Case Study: The Surgical Precision of Systematic AI
Let’s look back at the research on colorectal cancer surgery. Why use AI there? Because the “system” of a hospital is incredibly complex. Complications aren’t just caused by a surgeon’s hand; they are caused by the interaction of pre-op prep, anesthesia, surgical tools, and post-op care.
An AI-enhanced systematic review allows doctors to see patterns that no human could. It identifies systemic weaknesses in the workflow. This is the ultimate goal of AI, SI, and MCP: to find the patterns in the chaos. Whether you are managing diabetes or a Kubernetes cluster, the goal is to move from reactive fixing to systemic optimization.

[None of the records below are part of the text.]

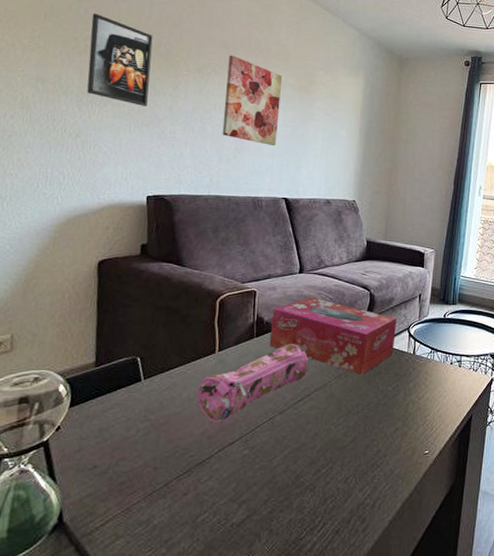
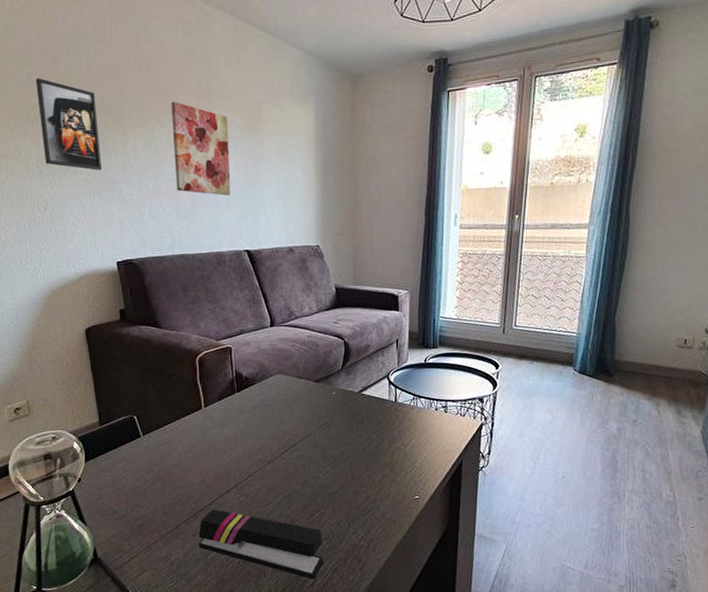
stapler: none [188,463,328,544] -> present [198,509,324,580]
pencil case: present [196,344,309,423] -> none [190,397,291,473]
tissue box: present [269,297,397,375] -> none [249,350,375,424]

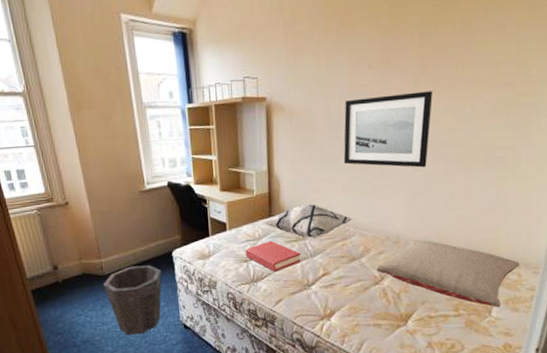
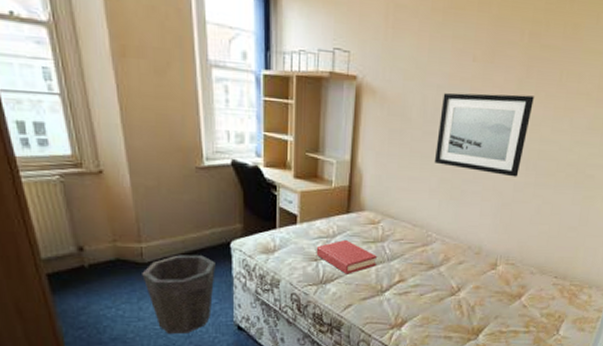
decorative pillow: present [264,204,353,238] -> none [340,203,437,241]
pillow: present [376,240,520,307] -> none [454,252,592,326]

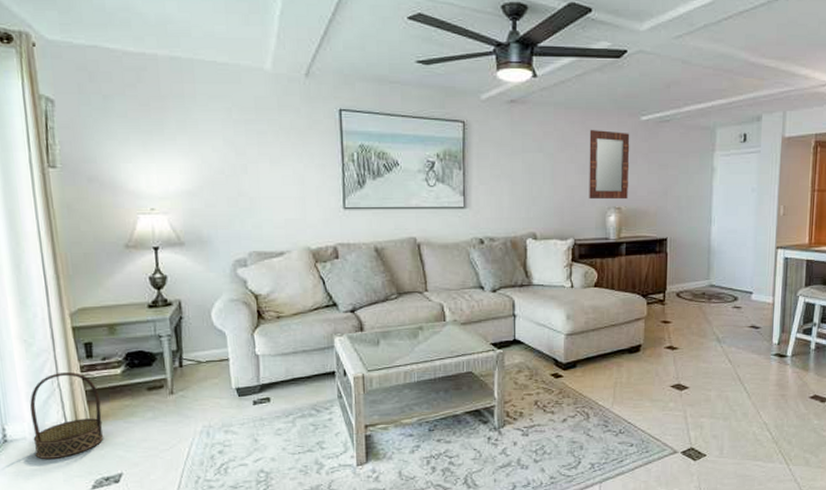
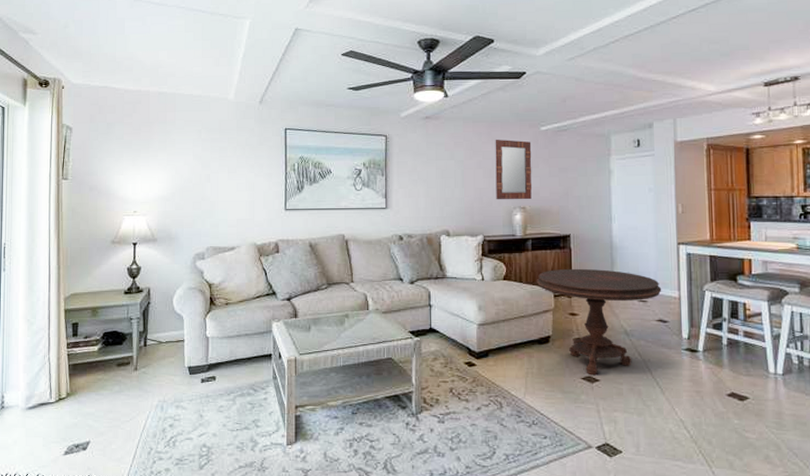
basket: present [30,372,104,460] -> none [24,349,79,426]
side table: none [629,274,757,383] -> present [536,268,662,376]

How to Build Your Own ‘Wong Edan’ AI Stack
So, how do you actually implement this without losing your mind? Here is the blueprint for a Systemic Intelligence stack:
Step 1: Implement the MCP
Stop writing custom API wrappers. Start using the Model Context Protocol. Set up an MCP server that exposes your local environment (filesystem, git, DB) to your agent. This creates a “shared brain” between you and the AI.

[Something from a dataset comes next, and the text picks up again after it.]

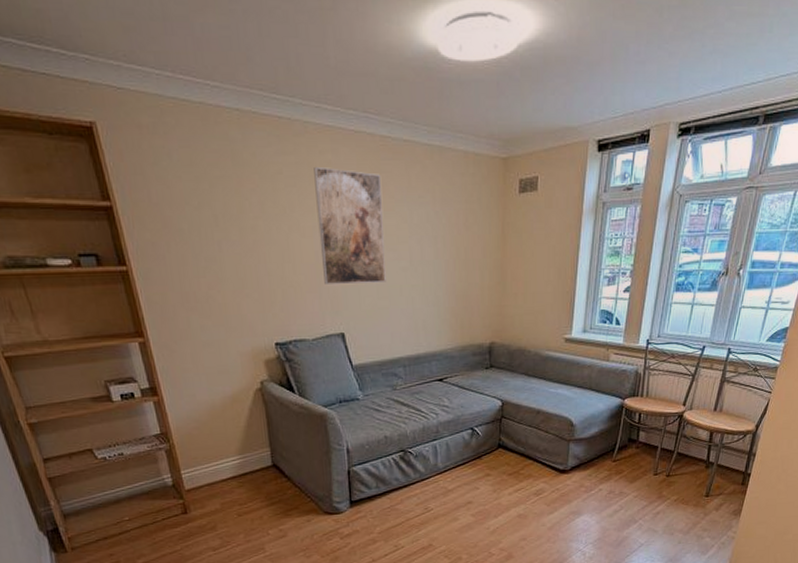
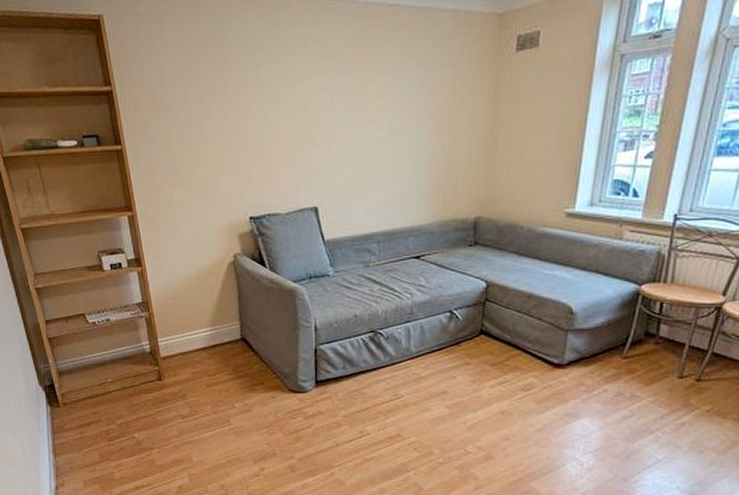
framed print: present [314,166,386,284] -> none [295,39,363,157]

Step 2: Define ‘Skills’ as Atomic Tools
Don’t give the AI a general “fix my code” command. Define specific, atomic skills. fetch_documentation, run_unit_tests, check_security_vulnerabilities. By modularizing skills, you create a systemic boundary that makes the AI’s actions predictable and auditable.
Step 3: The ‘Slash Command’ Mentality
Adopt the /slash command requirements system. When you interact with your AI, treat it as a structured transaction.
/analyze --depth systemic --include security_vectors.
Force the AI to treat you as the product owner. It should ask you for clarifications, outline its plan, and wait for approval before touching the “system.”
Step 4: Embrace the Systematic Review
Use AI to review its own work and the work of other AIs. Build a loop where Model A writes the code, and Model B performs a “Systematic Analysis” of the vulnerabilities in that code. This multi-agent systemic approach is the only way to catch the hallucinations that fall through the cracks of a single LLM.
Conclusion: The Future Belongs to the Systemic Architect
The “arcane skill” of the future isn’t coding—it is Systemic Orchestration. We are moving into a world where AI is the muscle, MCP is the nervous system, and SI is the conscious mind. Your job, as a developer, a doctor, a manager, or a “Wong Edan” tech enthusiast, is to be the Architect.
We must acknowledge the risks—the malfunctions, the malicious use, and the systemic failures described in the safety reports of 2026. But we must also embrace the promise. The promise that we can build systems that are more than the sum of their parts. Systems that can help us cure diseases, build incredible software, and perhaps, finally, get a good night’s sleep while the AI handles the “internal screaming” for us.
Stay mad, stay brilliant, and keep building the system. The cursor is still blinking, and it’s waiting for your next command. Make it a systemic one.